* **Your objective**
Update the lines from the one containing "Page size: 1500x844." through the one containing "text_box [1223, 175, 1235, 202]", inclusive, replacing "text content" with "transcribed text" and leaving everything else unchanged. Return only those lines.
#####
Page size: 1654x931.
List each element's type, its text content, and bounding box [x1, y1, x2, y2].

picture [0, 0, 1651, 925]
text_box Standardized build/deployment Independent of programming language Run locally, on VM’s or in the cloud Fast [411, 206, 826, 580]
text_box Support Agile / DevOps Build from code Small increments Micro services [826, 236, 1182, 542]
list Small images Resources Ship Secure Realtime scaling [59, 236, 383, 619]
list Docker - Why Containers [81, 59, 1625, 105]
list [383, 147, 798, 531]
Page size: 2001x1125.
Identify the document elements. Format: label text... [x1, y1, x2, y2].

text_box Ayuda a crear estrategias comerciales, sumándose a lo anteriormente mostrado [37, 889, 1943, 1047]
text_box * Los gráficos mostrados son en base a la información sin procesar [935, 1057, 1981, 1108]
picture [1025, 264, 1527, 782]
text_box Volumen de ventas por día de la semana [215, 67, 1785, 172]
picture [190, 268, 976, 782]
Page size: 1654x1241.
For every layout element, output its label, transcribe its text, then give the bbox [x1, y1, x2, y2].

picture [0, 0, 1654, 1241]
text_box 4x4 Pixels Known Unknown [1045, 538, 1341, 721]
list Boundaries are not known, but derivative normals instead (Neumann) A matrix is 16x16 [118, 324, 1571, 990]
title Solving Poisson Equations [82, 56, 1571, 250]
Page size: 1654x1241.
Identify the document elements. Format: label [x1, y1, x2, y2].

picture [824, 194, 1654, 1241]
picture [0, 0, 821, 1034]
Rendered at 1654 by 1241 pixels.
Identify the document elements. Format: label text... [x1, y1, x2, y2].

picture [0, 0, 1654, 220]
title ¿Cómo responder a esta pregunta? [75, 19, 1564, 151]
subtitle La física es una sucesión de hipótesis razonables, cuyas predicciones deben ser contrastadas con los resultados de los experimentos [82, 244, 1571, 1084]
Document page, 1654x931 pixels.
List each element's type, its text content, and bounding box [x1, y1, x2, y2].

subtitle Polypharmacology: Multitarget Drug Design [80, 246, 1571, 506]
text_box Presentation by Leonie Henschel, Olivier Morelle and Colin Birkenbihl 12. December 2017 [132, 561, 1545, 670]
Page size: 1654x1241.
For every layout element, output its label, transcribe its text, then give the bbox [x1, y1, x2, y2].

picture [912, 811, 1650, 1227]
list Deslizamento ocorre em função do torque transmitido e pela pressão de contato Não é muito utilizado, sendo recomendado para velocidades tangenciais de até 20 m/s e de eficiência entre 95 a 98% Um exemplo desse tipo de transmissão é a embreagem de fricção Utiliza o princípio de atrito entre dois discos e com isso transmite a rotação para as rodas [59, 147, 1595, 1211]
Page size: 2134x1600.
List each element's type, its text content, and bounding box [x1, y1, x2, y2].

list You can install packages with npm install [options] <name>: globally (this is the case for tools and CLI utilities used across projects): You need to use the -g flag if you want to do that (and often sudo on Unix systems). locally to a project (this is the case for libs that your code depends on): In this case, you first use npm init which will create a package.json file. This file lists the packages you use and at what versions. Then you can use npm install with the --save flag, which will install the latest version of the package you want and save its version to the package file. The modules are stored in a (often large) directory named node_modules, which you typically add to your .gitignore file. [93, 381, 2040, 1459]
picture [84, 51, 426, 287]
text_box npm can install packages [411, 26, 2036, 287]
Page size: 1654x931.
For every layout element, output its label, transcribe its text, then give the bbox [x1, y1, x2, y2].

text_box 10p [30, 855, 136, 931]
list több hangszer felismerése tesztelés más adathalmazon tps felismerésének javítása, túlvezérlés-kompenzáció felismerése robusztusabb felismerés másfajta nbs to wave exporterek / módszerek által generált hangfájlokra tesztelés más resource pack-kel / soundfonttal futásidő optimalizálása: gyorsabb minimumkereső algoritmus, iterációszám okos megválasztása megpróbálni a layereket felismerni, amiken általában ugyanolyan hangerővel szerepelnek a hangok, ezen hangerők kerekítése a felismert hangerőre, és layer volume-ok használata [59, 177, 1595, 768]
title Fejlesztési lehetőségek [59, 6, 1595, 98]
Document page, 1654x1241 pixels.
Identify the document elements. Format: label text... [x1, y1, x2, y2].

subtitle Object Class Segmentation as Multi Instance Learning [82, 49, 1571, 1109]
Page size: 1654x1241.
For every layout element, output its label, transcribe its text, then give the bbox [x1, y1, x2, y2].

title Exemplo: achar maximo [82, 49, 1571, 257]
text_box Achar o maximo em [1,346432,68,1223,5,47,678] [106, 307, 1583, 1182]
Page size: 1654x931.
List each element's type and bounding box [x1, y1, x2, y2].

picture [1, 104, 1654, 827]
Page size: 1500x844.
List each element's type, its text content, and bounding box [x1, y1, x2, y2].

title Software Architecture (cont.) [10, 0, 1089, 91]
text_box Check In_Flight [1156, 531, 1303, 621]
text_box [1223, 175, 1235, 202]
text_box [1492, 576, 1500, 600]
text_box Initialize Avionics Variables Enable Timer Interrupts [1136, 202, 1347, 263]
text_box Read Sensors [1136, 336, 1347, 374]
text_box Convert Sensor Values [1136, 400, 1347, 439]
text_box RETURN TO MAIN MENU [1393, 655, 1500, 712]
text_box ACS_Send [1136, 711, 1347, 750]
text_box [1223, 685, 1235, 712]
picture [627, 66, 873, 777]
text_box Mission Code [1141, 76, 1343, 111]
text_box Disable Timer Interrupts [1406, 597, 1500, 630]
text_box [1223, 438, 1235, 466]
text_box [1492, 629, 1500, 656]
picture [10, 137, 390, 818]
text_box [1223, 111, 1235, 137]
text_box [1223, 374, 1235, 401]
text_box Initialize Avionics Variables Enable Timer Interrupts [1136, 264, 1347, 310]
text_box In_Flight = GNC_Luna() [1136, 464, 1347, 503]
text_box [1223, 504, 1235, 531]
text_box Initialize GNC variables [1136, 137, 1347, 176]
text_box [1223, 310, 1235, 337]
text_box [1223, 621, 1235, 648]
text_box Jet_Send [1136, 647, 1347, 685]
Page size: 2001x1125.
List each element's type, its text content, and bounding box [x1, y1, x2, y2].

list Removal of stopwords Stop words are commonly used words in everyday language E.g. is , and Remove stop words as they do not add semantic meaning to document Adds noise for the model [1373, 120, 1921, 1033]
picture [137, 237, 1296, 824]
#####
* **Result of this task**
Page size: 1500x844.
List each element's type, its transcribed text, and bounding box [x1, y1, x2, y2].

title Software Architecture (cont.) [10, 0, 1089, 91]
text_box Check In_Flight [1156, 531, 1303, 621]
text_box [1223, 175, 1235, 202]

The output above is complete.